The America I march for is one that doesn’t see selfishness and selflessness at opposite sides of a spectrum, but understands how our wellbeing, national and individual, is inextricably intermixed with the wellbeing of others, that sees how freedom is gained when all bodies have the choice to craft their lives, to love who they love, to express and act and define themselves beyond the confines of restrictive gender, racial, ethnic, religious roles. Where men and women aren’t trapped in suffocating boxes of masculinity and femininity. Where strength isn’t simply defined as physical and at odds with empathy and emotionality, where leaders show strength through reconciliation, diplomacy, and collaboration, not simply law and order.

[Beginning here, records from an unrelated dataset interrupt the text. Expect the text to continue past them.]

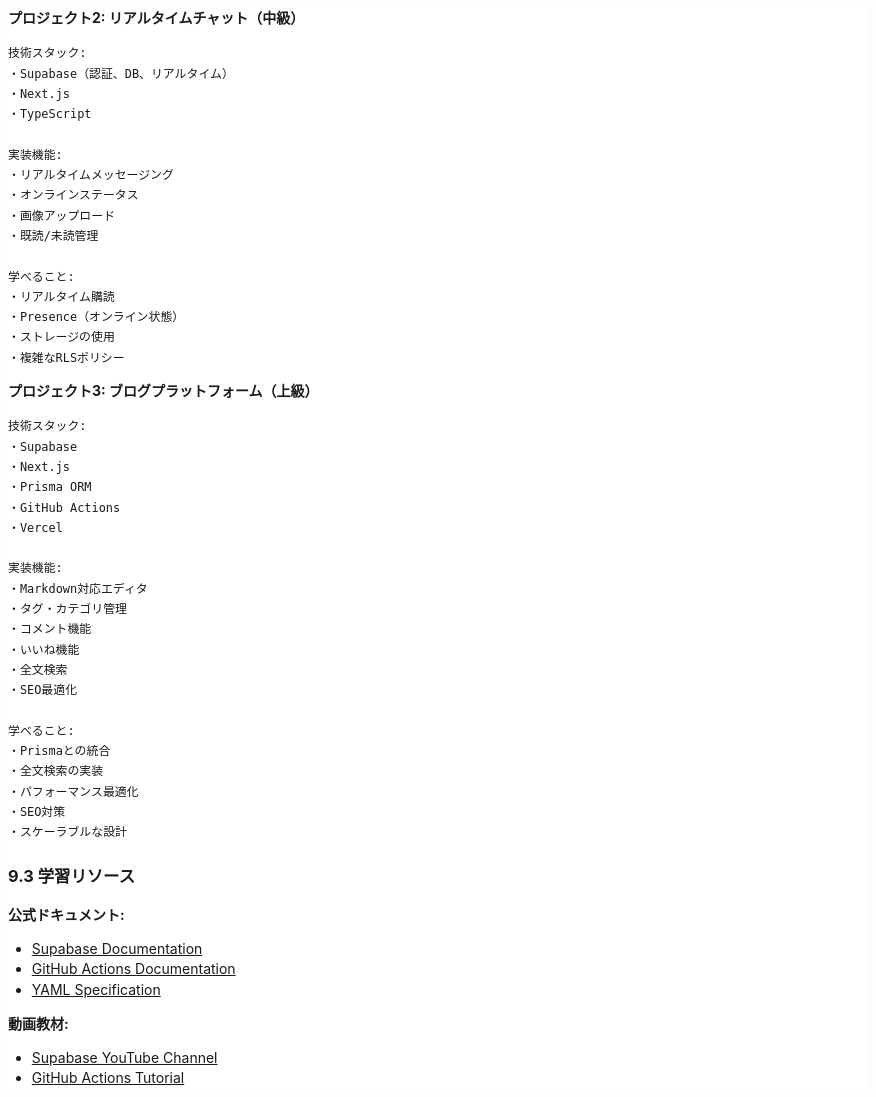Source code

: **プロジェクト2: リアルタイムチャット（中級）**
```
技術スタック:
・Supabase（認証、DB、リアルタイム）
・Next.js
・TypeScript

実装機能:
・リアルタイムメッセージング
・オンラインステータス
・画像アップロード
・既読/未読管理

学べること:
・リアルタイム購読
・Presence（オンライン状態）
・ストレージの使用
・複雑なRLSポリシー
```

**プロジェクト3: ブログプラットフォーム（上級）**
```
技術スタック:
・Supabase
・Next.js
・Prisma ORM
・GitHub Actions
・Vercel

実装機能:
・Markdown対応エディタ
・タグ・カテゴリ管理
・コメント機能
・いいね機能
・全文検索
・SEO最適化

学べること:
・Prismaとの統合
・全文検索の実装
・パフォーマンス最適化
・SEO対策
・スケーラブルな設計
```

### 9.3 学習リソース

**公式ドキュメント:**
- [Supabase Documentation](https://supabase.com/docs)
- [GitHub Actions Documentation](https://docs.github.com/en/actions)
- [YAML Specification](https://yaml.org/spec/)

**動画教材:**
- [Supabase YouTube Channel](https://www.youtube.com/c/Supabase)
- [GitHub Actions Tutorial](https://www.youtube.com/results?search_query=github+actions+tutorial)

The march may have appeared from the outside to not contain a cohesive message, to be championing unrelated causes from climate change to contraception access. But this is not so. There has been an imbalance for too long, one that is causing both the destruction of people and our planet. It is the imbalance where all that is considered female is irrational, weak, and less-than, where people’s lives are used as objects and the world’s resources are apprehended without thought to the costs. This movement is a call to rebalance, for people to be freer, our choices to be sustainable and compassionate, unafraid by the intimacy and vulnerability that comes with acknowledging our interconnection. We are marching for inclusion and equality in the most radical sense of these words, inclusion and equality that is truly terrifying for those who have amassed their wealth through oppression and who have crafted their identities to feel important, moral, and entitled in contrast to others.

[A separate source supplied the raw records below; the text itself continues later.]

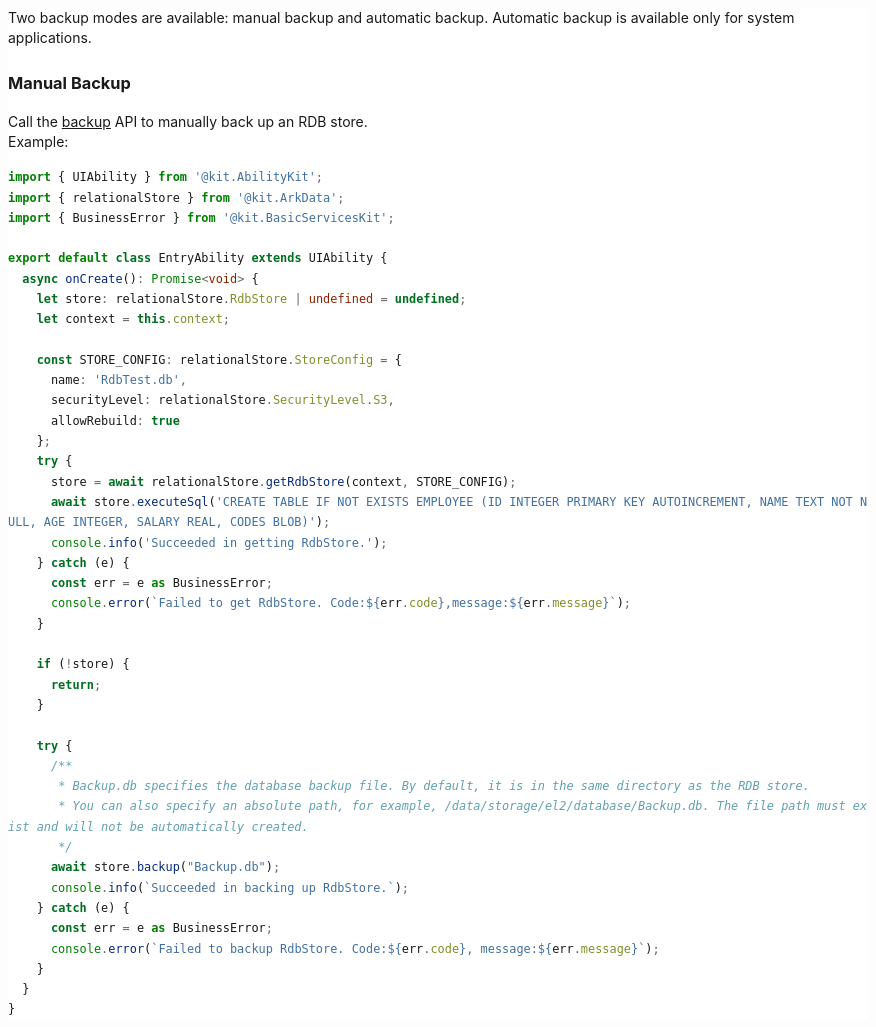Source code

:Two backup modes are available: manual backup and automatic backup. Automatic backup is available only for system applications.

### Manual Backup

Call the [backup](../reference/apis-arkdata/arkts-apis-data-relationalStore-RdbStore.md#backup) API to manually back up an RDB store. <br>Example:

```ts
import { UIAbility } from '@kit.AbilityKit';
import { relationalStore } from '@kit.ArkData';
import { BusinessError } from '@kit.BasicServicesKit';

export default class EntryAbility extends UIAbility {
  async onCreate(): Promise<void> {
    let store: relationalStore.RdbStore | undefined = undefined;
    let context = this.context;

    const STORE_CONFIG: relationalStore.StoreConfig = {
      name: 'RdbTest.db',
      securityLevel: relationalStore.SecurityLevel.S3,
      allowRebuild: true
    };
    try {
      store = await relationalStore.getRdbStore(context, STORE_CONFIG);
      await store.executeSql('CREATE TABLE IF NOT EXISTS EMPLOYEE (ID INTEGER PRIMARY KEY AUTOINCREMENT, NAME TEXT NOT NULL, AGE INTEGER, SALARY REAL, CODES BLOB)');
      console.info('Succeeded in getting RdbStore.');
    } catch (e) {
      const err = e as BusinessError;
      console.error(`Failed to get RdbStore. Code:${err.code},message:${err.message}`);
    }

    if (!store) {
      return;
    }

    try {
      /**
       * Backup.db specifies the database backup file. By default, it is in the same directory as the RDB store.
       * You can also specify an absolute path, for example, /data/storage/el2/database/Backup.db. The file path must exist and will not be automatically created.
       */
      await store.backup("Backup.db");
      console.info(`Succeeded in backing up RdbStore.`);
    } catch (e) {
      const err = e as BusinessError;
      console.error(`Failed to backup RdbStore. Code:${err.code}, message:${err.message}`);
    }
  }
}
```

It is time to prepare for the storm, gather our sandbags, create contingency plans, and be ready for the aftermath — bus women to states where abortions are still available, help families who could be deported begin designing back-up plans, stand in front of tractors, donate money to the ACLU and Planned Parenthood. But we cannot just show-up the moment the sky darkens. We must begin the tedious and more uncomfortable work of changing the wind’s direction, of doing much needed disaster prevention. We must live this vision of America in our homes, our offices, through the items we buy, the places we choose to shop from, the entertainment we watch, the candidates we support, canvass, and vote for, the policies we craft, who we hire in our businesses, what we post online, what we teach and model to children, the conversations we do not shy away from and the tough questions we courageously ask. For inclusion and equality to be realized we must reevaluate our choices, truly desegregate our communities, and examine our entitlements, internalized biases, and our hypocrisies. The costs are too great for those most vulnerable and marginalized among us to keep on waiting for the privileged to discover they have skin in the game.

So, though, I am deeply moved to have marched in peace, I am not at peace. I am poised for movement.